┌────────
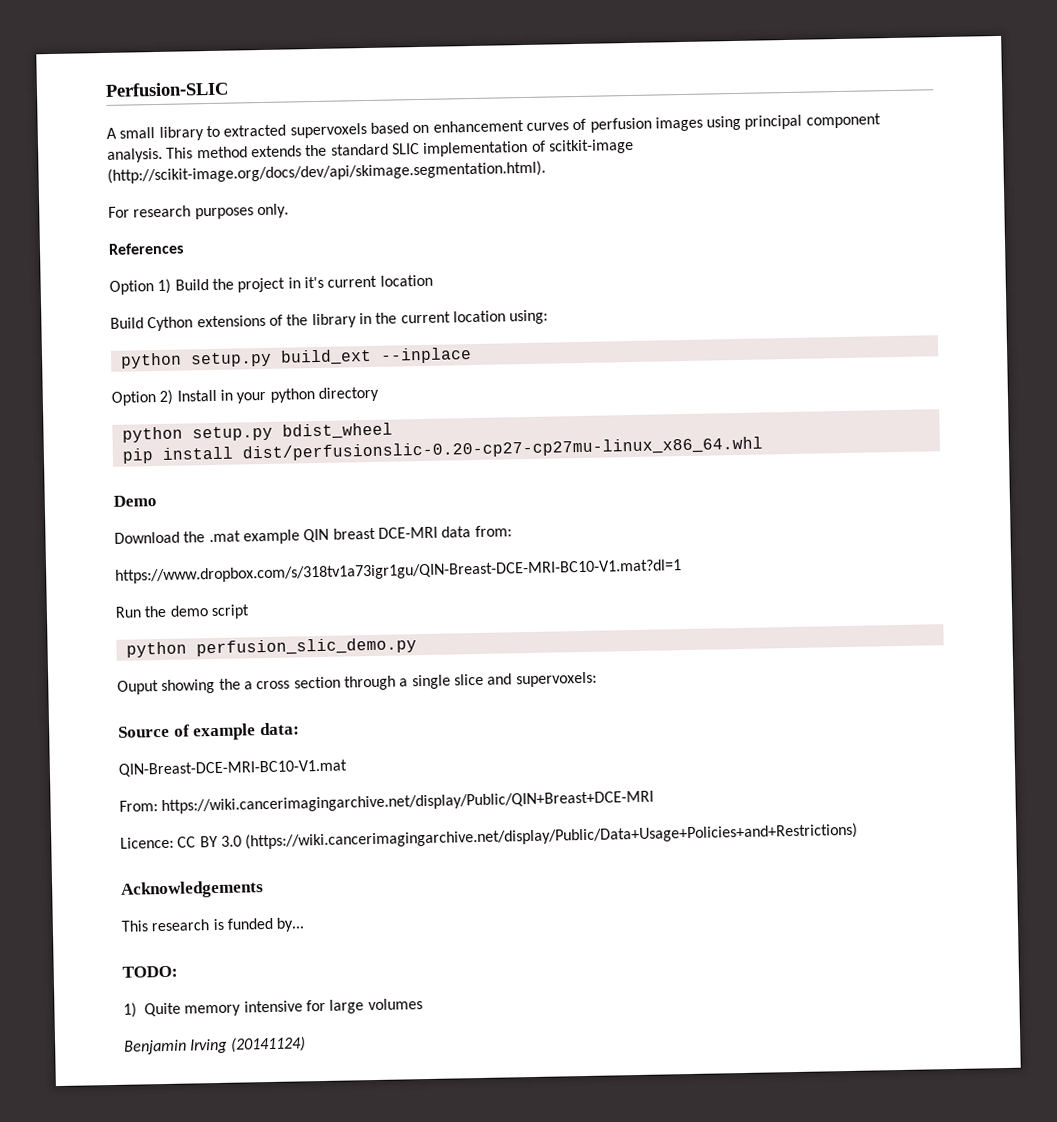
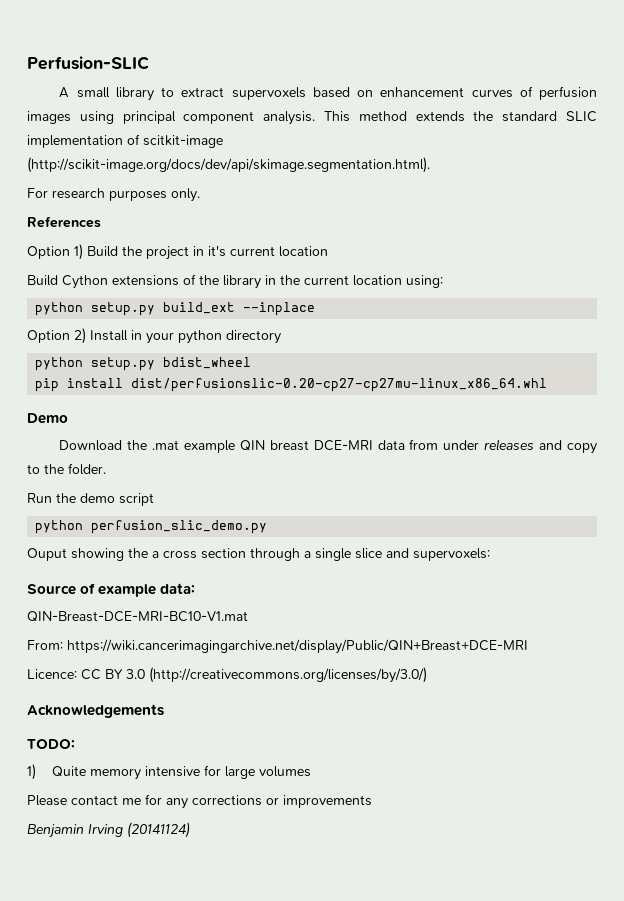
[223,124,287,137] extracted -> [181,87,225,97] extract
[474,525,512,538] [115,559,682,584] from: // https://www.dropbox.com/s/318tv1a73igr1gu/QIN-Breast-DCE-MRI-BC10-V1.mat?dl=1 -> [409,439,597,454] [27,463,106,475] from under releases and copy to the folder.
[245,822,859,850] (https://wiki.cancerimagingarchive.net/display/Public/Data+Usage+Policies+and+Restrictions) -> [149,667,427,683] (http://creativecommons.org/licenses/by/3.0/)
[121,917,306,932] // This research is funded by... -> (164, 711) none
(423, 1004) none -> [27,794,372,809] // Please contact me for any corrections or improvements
└────────
● TASK TO COMPLETE: Reproduce the listing above exactly, but skip the pictures.

● YOUR RESPONSE:
[223,124,287,137] extracted -> [181,87,225,97] extract
[474,525,512,538] [115,559,682,584] from: // https://www.dropbox.com/s/318tv1a73igr1gu/QIN-Breast-DCE-MRI-BC10-V1.mat?dl=1 -> [409,439,597,454] [27,463,106,475] from under releases and copy to the folder.
[245,822,859,850] (https://wiki.cancerimagingarchive.net/display/Public/Data+Usage+Policies+and+Restrictions) -> [149,667,427,683] (http://creativecommons.org/licenses/by/3.0/)
[121,917,306,932] // This research is funded by... -> (164, 711) none
(423, 1004) none -> [27,794,372,809] // Please contact me for any corrections or improvements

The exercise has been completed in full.